Thankfully, one trend that has not yet made a comeback is no-clothes”, says Hemant Sagar on designer duo Lecoanet Hemant, and waits, rightly, for his listener to process his lightning quick speech. He smiles as he sees a smile on the face of his interlocutor after they understand what he just said.
Hemant made this witty remark when, talking about fashion, he was asked if it was a cycle which repeats periodically. “Theoretically, whole point in fashion is to have new collections every year, and religiously not market anything old. Fashion is something which demarcates itself from last season and will be different from the next. You have to base it on precise ideas, trends, plans and projects supported by research and development. Nothing has ever comeback the way it was before,” he said, illustrating his point.

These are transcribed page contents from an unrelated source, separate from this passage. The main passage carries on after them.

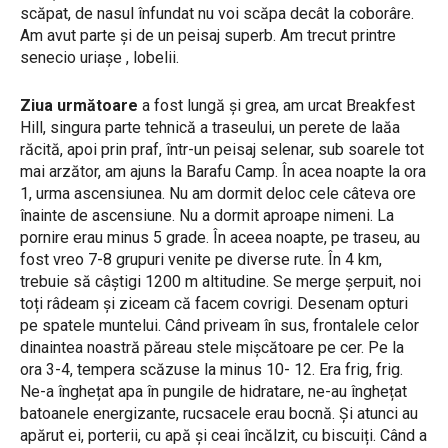
scăpat, de nasul înfundat nu voi scăpa decât la coborâre.
Am avut parte și de un peisaj superb. Am trecut printre
senecio uriașe , lobelii.
Ziua următoare
a fost lungă și grea, am urcat Breakfest
Hill, singura parte tehnică a traseului, un perete de laăa
răcită, apoi prin praf, într-un peisaj selenar, sub soarele tot
mai arzător, am ajuns la Barafu Camp. În acea noapte la ora
1, urma ascensiunea. Nu am dormit deloc cele câteva ore
înainte de ascensiune. Nu a dormit aproape nimeni. La
pornire erau minus 5 grade. În aceea noapte, pe traseu, au
fost vreo 7-8 grupuri venite pe diverse rute. În 4 km,
trebuie să câștigi 1200 m altitudine. Se merge șerpuit, noi
toți râdeam și ziceam că facem covrigi. Desenam opturi
pe spatele muntelui. Când priveam în sus, frontalele celor
dinaintea noastră păreau stele mișcătoare pe cer. Pe la
ora 3-4, tempera scăzuse la minus 10- 12. Era frig, frig.
Ne-a înghețat apa în pungile de hidratare, ne-au înghețat
batoanele energizante, rucsacele erau bocnă. Și atunci au
apărut ei, porterii, cu apă și ceai încălzit, cu biscuiți. Când a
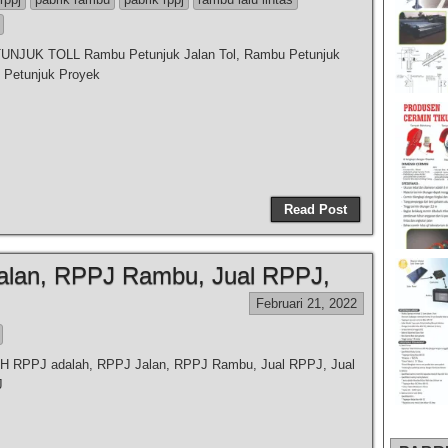
NJUK TOLL Rambu Petunjuk Jalan Tol, Rambu Petunjuk
 Petunjuk Proyek
Read Post
alan, RPPJ Rambu, Jual RPPJ,
Februari 21, 2022
RPPJ adalah, RPPJ Jalan, RPPJ Rambu, Jual RPPJ, Jual
J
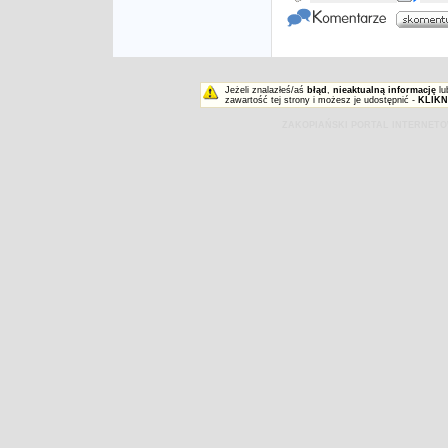
Jeżeli znalazłeś/aś
błąd
,
nieaktualną informację
lu
zawartość tej strony i możesz je udostępnić -
KLIKN
ZAKOPIAŃSKI PORTAL INTERNET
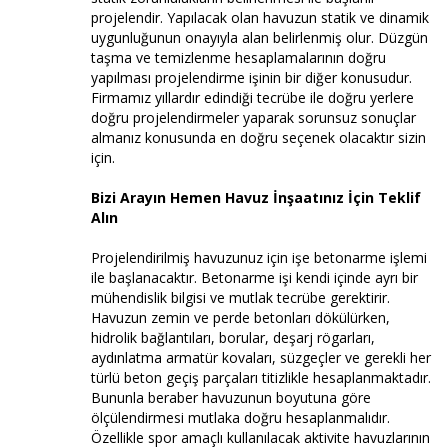
projelendir. Yapılacak olan havuzun statik ve dinamik
uygunluğunun onayıyla alan belirlenmiş olur. Düzgün
taşma ve temizlenme hesaplamalarının doğru
yapılması projelendirme işinin bir diğer konusudur.
Firmamız yıllardır edindiği tecrübe ile doğru yerlere
doğru projelendirmeler yaparak sorunsuz sonuçlar
almanız konusunda en doğru seçenek olacaktır sizin
için.
Bizi Arayın Hemen Havuz İnşaatınız İçin Teklif
Alın
Projelendirilmiş havuzunuz için işe betonarme işlemi
ile başlanacaktır. Betonarme işi kendi içinde ayrı bir
mühendislik bilgisi ve mutlak tecrübe gerektirir.
Havuzun zemin ve perde betonları dökülürken,
hidrolik bağlantıları, borular, deşarj rögarları,
aydınlatma armatür kovaları, süzgeçler ve gerekli her
türlü beton geçiş parçaları titizlikle hesaplanmaktadır.
Bununla beraber havuzunun boyutuna göre
ölçülendirmesi mutlaka doğru hesaplanmalıdır.
Özellikle spor amaçlı kullanılacak aktivite havuzlarının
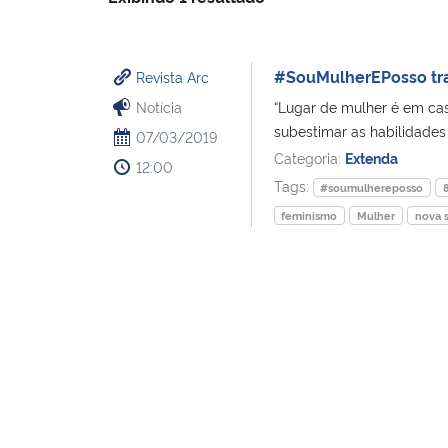
#SouMulherEPosso tra
Revista Arc
Notícia
“Lugar de mulher é em casa
subestimar as habilidades 
07/03/2019
Categoria:
Extenda
12:00
Tags:
#soumulhereposso
feminismo
Mulher
nova 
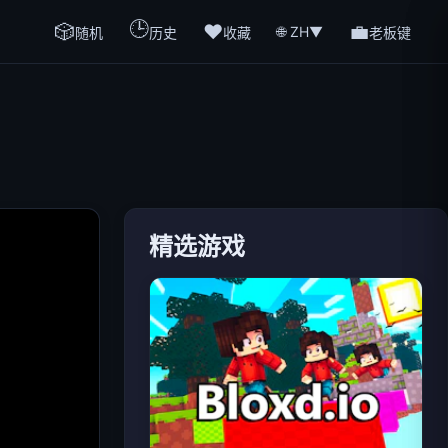
🕒
🎲
❤️
💼
🌐 ZH
▼
随机
历史
收藏
老板键
精选游戏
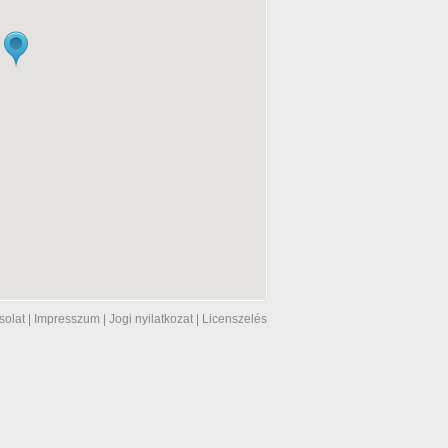
solat
|
Impresszum
|
Jogi nyilatkozat
|
Licenszelés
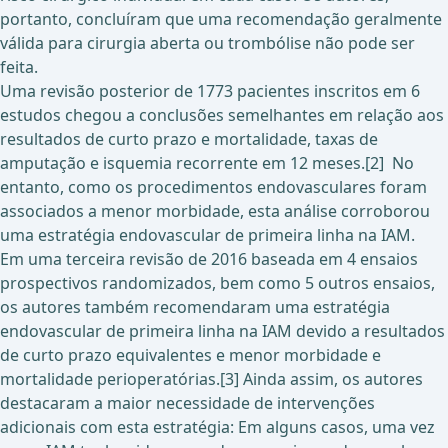
portanto, concluíram que uma recomendação geralmente
válida para cirurgia aberta ou trombólise não pode ser
feita.
Uma revisão posterior de 1773 pacientes inscritos em 6
estudos chegou a conclusões semelhantes em relação aos
resultados de curto prazo e mortalidade, taxas de
amputação e isquemia recorrente em 12 meses.[2] No
entanto, como os procedimentos endovasculares foram
associados a menor morbidade, esta análise corroborou
uma estratégia endovascular de primeira linha na IAM.
Em uma terceira revisão de 2016 baseada em 4 ensaios
prospectivos randomizados, bem como 5 outros ensaios,
os autores também recomendaram uma estratégia
endovascular de primeira linha na IAM devido a resultados
de curto prazo equivalentes e menor morbidade e
mortalidade perioperatórias.[3] Ainda assim, os autores
destacaram a maior necessidade de intervenções
adicionais com esta estratégia: Em alguns casos, uma vez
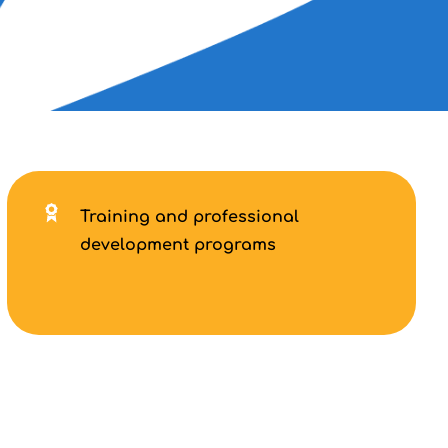
Training and professional
development programs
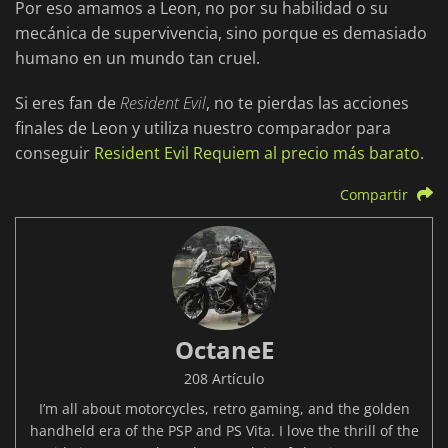
Por eso amamos a Leon, no por su habilidad o su
mecánica de supervivencia, sino porque es demasiado
humano en un mundo tan cruel.
Si eres fan de
Resident Evil
, no te pierdas las acciones
finales de Leon y utiliza nuestro comparador para
conseguir
Resident Evil Requiem al precio más barato
.
Compartir
OctaneE
208 Artículo
I’m all about motorcycles, retro gaming, and the golden
handheld era of the PSP and PS Vita. I love the thrill of the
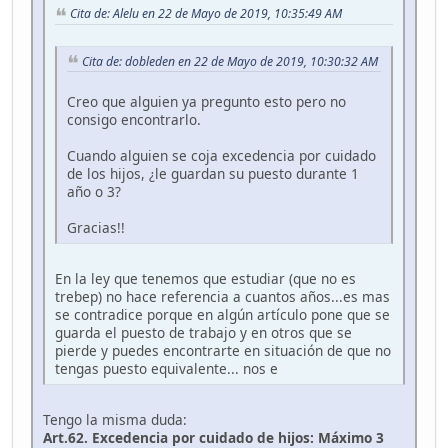
Cita de: Alelu en 22 de Mayo de 2019, 10:35:49 AM
Cita de: dobleden en 22 de Mayo de 2019, 10:30:32 AM
Creo que alguien ya pregunto esto pero no
consigo encontrarlo.
Cuando alguien se coja excedencia por cuidado
de los hijos, ¿le guardan su puesto durante 1
año o 3?
Gracias!!
En la ley que tenemos que estudiar (que no es
trebep) no hace referencia a cuantos años...es mas
se contradice porque en algún artículo pone que se
guarda el puesto de trabajo y en otros que se
pierde y puedes encontrarte en situación de que no
tengas puesto equivalente... nos e
Tengo la misma duda:
Art.62. Excedencia por cuidado de hijos: Máximo 3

On a busy Monday afternoon, the factory of Lecoanet Hemant runs like a well oiled machine as Hemant navigates us through maze like corridors showing us the basic mechanism that has helped this brand to churn out international trends for over three decades now. Pattern room, cutting room, assembly room, show room and even a basement laboratory, furnished with a microscope, hot-air oven, multi-cycle wash and even a lighting machine, where it all starts.
“India is number one country for textile production, but it is not a big country for research and development, we have this thing about respecting things as they are. Where in Italy you get about 300 choices of base material you get only about 30 to 40 here. We often have to reconstitute fabrics for a lot of our haute couture collections from the scratch,” Hemant explains.
This was not the only problem the designer duo had to encounter when they moved their base to India, about 8 years ago. “Indian factories have a 40% rate of absenteeism. The workers would do something else if it that gives them a better salary. It is a serious and complex problem in the country. Some even put themselves on multiple payrolls and go to the factory where they can overtime,” Hemant explains, talking about their early days in the country.
‘Theoretically, whole point in fashion is to have new collections every year, and religiously not market anything old. Fashion is something which demarcates itself from last season and will be different from the next. You have to base it on precise ideas, trends, plans and projects supported by research and development. Nothing has ever comeback the way it was before,” says Hemant.
Hemant says, with tone of someone who means business, at the stagnation and limited understanding of fashion technology in the country. “What we sought to do was pattern making, different kinds, and right from the start. That needs a lot of creativity and innovative approach. And we did not find it here at first; we really had to train our workers from the start.”
Did these issues ever become a major difference of opinion between the two partners, one of whom, Didier Lecoanet, was French? “Didier knew and loved India before we met in Paris, for the first time in the 70s. There were no questions of going back and settling the brand in Paris. We took the situations here as a challenge and worked to solve them. Certainly, there are discussions but its more about how to get it done rather than staying or why are we here?” Hemant responded.
Taking us to the pattern room the designer stops to show us one of their latest creations, still in the making, an open back jacket. A surprising piece of clothing designed to have a character or its own but also gives a lot of opportunity to the wearer to play around with it. “Is it meant to be a jacket or a shirt?” Hemant was asked. “Wear it as you like it’s your back,” he responded. This seems to be the idea behind the creations of the duo of designers that who believe firmly in the freedom of self-expression.
Hemant says that the world of fashion is in the future and that he never looks back, so looking to the future they are all set to launch Ayurganic.com. “It’s an ayurvedic garment collection. Clothes made out of purest of the pure, virgin GOTS cotton. The material is firstly treated for over 15 days at an ayurvedic center in Kerala, the cotton is infused and cultured with herbal oils and dried in sunlight. The clothes would be basic stay at home clothes but they are meant to procure you a certain kind of protection. They will actually make you meditative and infuse your skin with the goodness as the effect of the treatments the material receives is very long lasting,” explained Hemant.
Though one might need ayurvedic clothes in ones’ house to relax what would make you secure in the almost cruel world of fashion are the prêt-a-porters and couture clothes from this designer duo. With their clean lines and decisive patters the clothes, like that backless jacket, are full of character but always seem to make room for that of the wearer.